We have various motivational systems and teaching methods to help the boys develop better habits and the older they get the less of a problem this becomes, but we can't reasonably expect it all to change over night. This is a process — a long process — toward responsible and careful behavior, and we have come a long way already.

In the meantime, I've had to learn to cope with the constant and repeated casualties. Just how many times will we repair the banister at the top of the stairs only to see it broken again? The answer, my friend, is blowing in the wind.

And just how should I feel when my things are broken, fixed, and then broken again? Desperate, angry, apathetic? None of these seem right. I have a tendency toward the desperate, and so at first I taught myself to look the other way…

From ashes were ye made and to ashes ye shall return.

You can't take it with you.

Build up your treasure in heaven.

 I learned a certain detachment from material goods that I'd have never thought possible. It really pulled me away from seeing my worth in what I had to display. It was humbling and good… to a certain point.

Soon, however, I began to suspect that my "detachment" from material goods had degenerated into a kind of stoic hardness that refused to acknowledge the goodness of material possessions. I refused to invest myself in them, even in a healthy manner, for fear of the heartbreak at the inevitable loss of them.

I realized my hardness one day when I found an earring behind the couch. It was an earring that I had treasured because I had worn it on the day that I was betrothed long, long ago in a Spanish-style chapel far, far away. It was a worthless earring from a monetary perspective. It wasn't real gold and the diamonds were not real either. I had treasured them anyway, keeping them in a special box with a copy of the betrothal invitation and the music program because they had hung from my ears when I had heard the binding promise of a life-long love. Then suddenly there it was, behind the couch — warped and missing some of its fake diamonds — and I vacuumed it up. SSsccchlllurrrp… So what? It wasn't worth anything… at all… at all.

Then I sat on the couch remembering the dress I had worn that day and the shorter style of my hair then. I remembered the soloist chanting, "Uxor tua sicut vitis fructifera…" (Thy wife as a fruitful vine…) and the way his voice filled the tiny chapel. I remembered the cool stone floor, stucco walls and sweet musty smell that hung in the air. It was to this same chapel that my betrothed and I had come many evenings and prayed a rosary together and walked the grounds around the hacienda with its ponds and patios and citrus trees. It was on the way to this chapel one evening when the air was thick with the sweet perfume of orange blossoms, that he first told me he wanted me to be his wife. I remembered his earnest face, "Come with me… Come… " "Huh?" I replied becoming aware again of the vacuum hose in my hand.

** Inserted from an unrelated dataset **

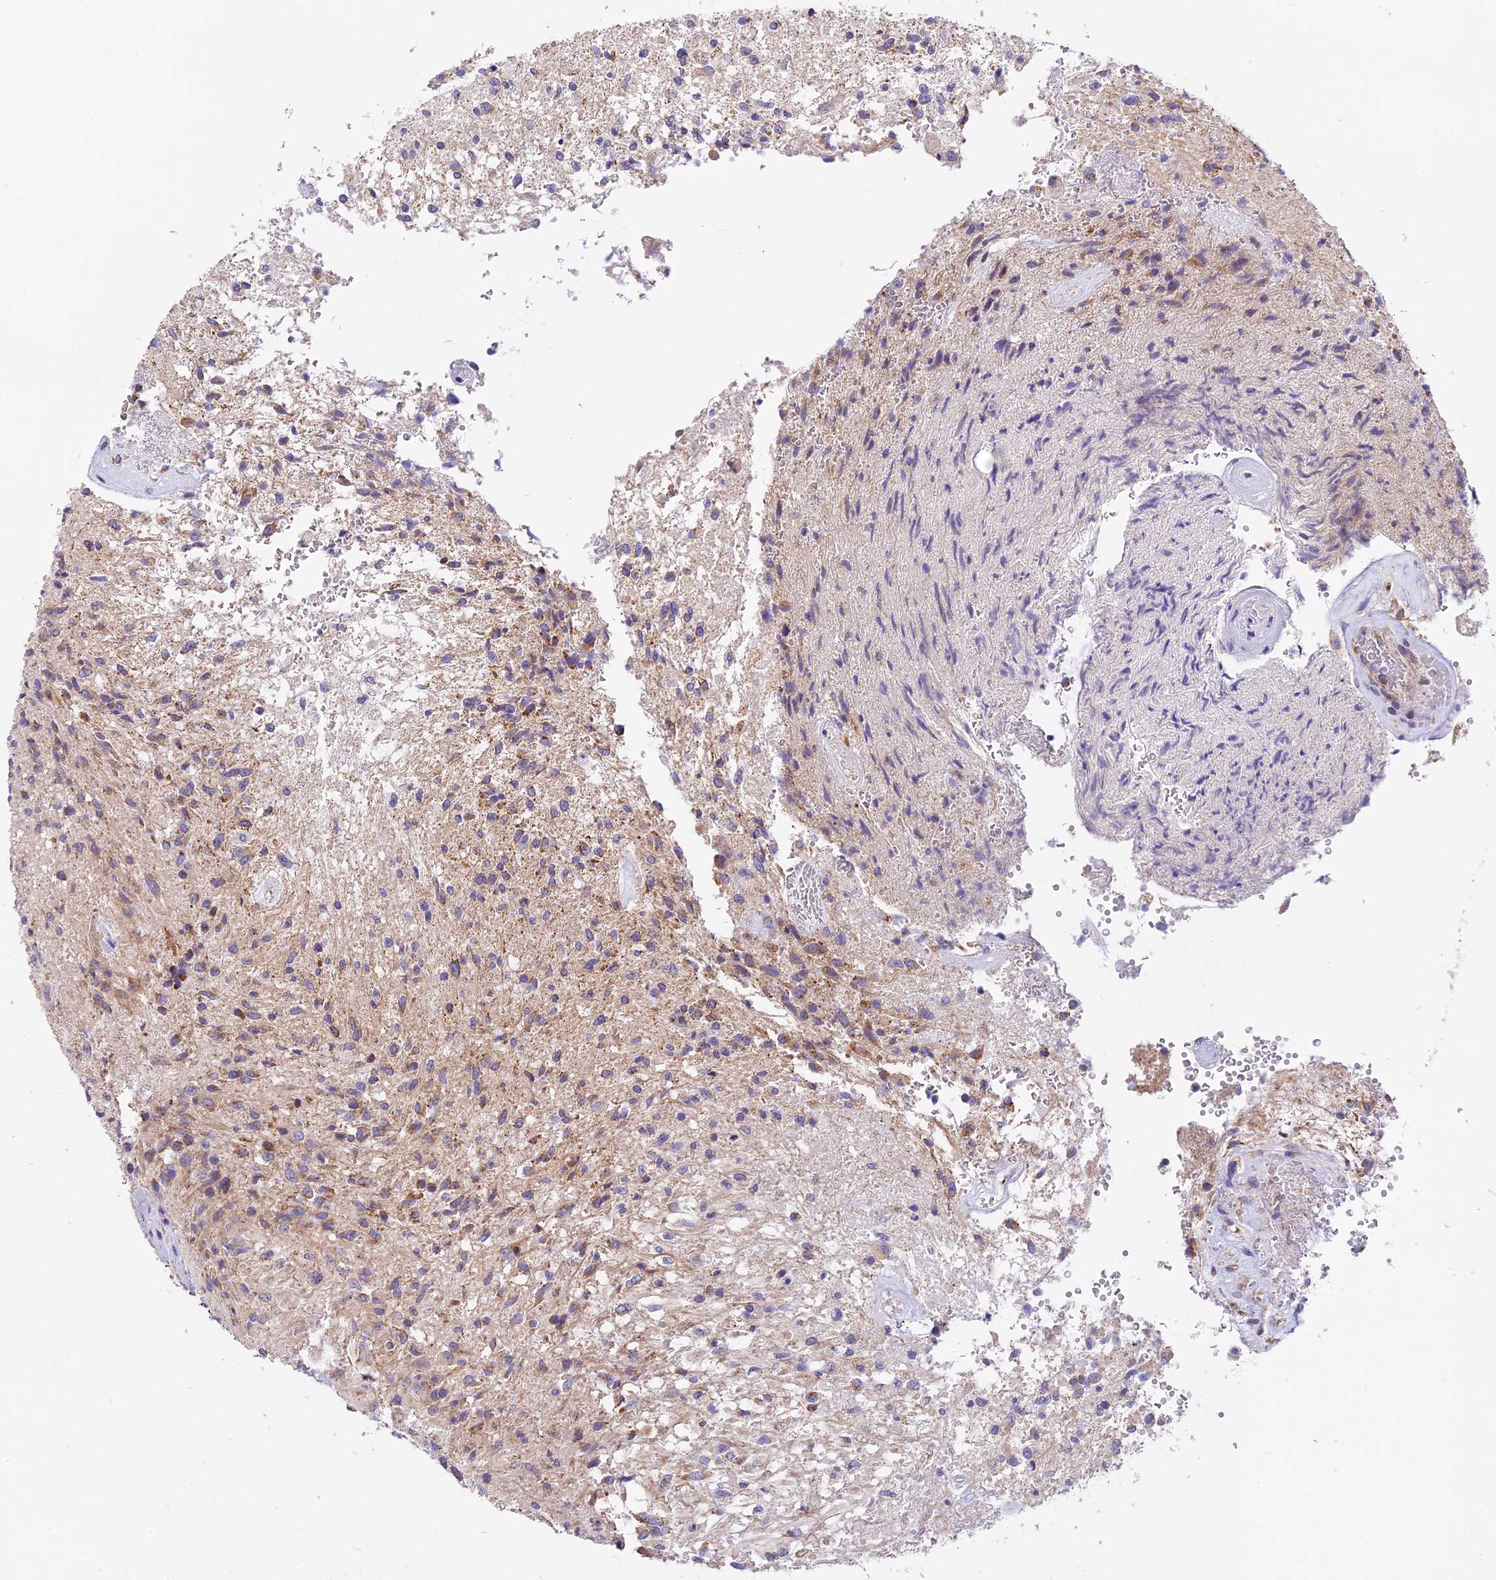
{"staining": {"intensity": "moderate", "quantity": "<25%", "location": "cytoplasmic/membranous"}, "tissue": "glioma", "cell_type": "Tumor cells", "image_type": "cancer", "snomed": [{"axis": "morphology", "description": "Glioma, malignant, High grade"}, {"axis": "topography", "description": "Brain"}], "caption": "Moderate cytoplasmic/membranous expression is seen in about <25% of tumor cells in malignant glioma (high-grade).", "gene": "MGME1", "patient": {"sex": "male", "age": 56}}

How could I be so cruel to memory just because it hurt too much to care? I needed to care, I realized, and to grieve in measure.

And as the boys get older and some of our motivational work starts to pay off, I can step back a little and see benefit to having learned to deal with broken things around the house. It has helped me to know how to approach a similar problem in my soul. You see, much is broken in there as well and breaks again every day — often the same things in the same way — again and again and again. How should I feel about this? Desperate, angry, apathetic? None of these seem right. It seems I need not be surprised when I fail, despite my best intentions, and a certain collected response to the smaller, repeated failings common to my state of life is required if I am to keep fighting the good fight. But I should also guard against apathy and hardness of heart. I should still grieve and take my broken self to the confessional often because there, unlike material goods, my sorrow and the sacrament really do heal and restore to me what had been broken.